- Opening Delimiter -
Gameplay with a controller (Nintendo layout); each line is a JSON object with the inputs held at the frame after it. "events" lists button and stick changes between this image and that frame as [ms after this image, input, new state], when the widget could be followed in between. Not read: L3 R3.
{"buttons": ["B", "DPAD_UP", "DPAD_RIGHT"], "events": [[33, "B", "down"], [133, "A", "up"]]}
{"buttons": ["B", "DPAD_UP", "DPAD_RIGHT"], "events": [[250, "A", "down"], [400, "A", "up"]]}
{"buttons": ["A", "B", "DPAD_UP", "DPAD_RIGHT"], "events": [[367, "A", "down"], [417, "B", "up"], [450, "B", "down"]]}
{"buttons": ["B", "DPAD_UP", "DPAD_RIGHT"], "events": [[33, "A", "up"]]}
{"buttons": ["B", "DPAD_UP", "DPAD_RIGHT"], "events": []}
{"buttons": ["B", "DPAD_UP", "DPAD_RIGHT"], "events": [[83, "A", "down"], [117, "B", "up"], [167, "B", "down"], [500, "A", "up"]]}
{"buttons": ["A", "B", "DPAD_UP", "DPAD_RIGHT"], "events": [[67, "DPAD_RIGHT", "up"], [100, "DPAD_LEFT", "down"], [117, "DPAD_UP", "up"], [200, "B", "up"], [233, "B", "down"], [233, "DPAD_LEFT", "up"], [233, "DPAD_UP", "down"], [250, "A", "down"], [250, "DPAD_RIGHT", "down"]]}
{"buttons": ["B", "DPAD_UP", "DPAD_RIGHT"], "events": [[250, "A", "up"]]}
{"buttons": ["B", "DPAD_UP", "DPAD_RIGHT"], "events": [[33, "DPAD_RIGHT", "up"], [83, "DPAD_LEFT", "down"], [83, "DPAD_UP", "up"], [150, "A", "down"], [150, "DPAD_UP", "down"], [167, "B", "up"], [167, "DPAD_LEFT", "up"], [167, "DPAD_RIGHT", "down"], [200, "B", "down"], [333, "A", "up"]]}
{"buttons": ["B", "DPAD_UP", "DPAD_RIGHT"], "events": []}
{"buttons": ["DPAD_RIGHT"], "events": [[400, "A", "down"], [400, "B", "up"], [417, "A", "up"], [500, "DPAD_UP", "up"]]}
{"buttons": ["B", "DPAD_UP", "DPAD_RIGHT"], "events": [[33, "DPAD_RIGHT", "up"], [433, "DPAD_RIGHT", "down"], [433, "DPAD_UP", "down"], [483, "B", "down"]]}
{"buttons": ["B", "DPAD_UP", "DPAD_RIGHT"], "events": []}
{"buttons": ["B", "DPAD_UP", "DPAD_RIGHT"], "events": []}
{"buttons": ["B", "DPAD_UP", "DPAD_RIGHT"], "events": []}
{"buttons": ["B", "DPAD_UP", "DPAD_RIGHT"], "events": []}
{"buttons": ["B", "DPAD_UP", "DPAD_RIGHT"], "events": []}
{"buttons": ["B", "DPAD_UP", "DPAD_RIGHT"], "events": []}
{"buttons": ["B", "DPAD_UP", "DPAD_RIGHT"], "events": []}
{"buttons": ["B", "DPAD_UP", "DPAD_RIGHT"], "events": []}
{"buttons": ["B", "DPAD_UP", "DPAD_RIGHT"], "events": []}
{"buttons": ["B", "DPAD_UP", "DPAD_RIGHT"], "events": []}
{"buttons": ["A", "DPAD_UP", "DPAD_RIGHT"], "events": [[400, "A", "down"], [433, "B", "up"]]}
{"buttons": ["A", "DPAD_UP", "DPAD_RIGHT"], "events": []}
- Closing Delimiter -
Task directions>
A single figure is required: the number of lines in the data above in which the word "down" appears.

Solution to the exercise>
9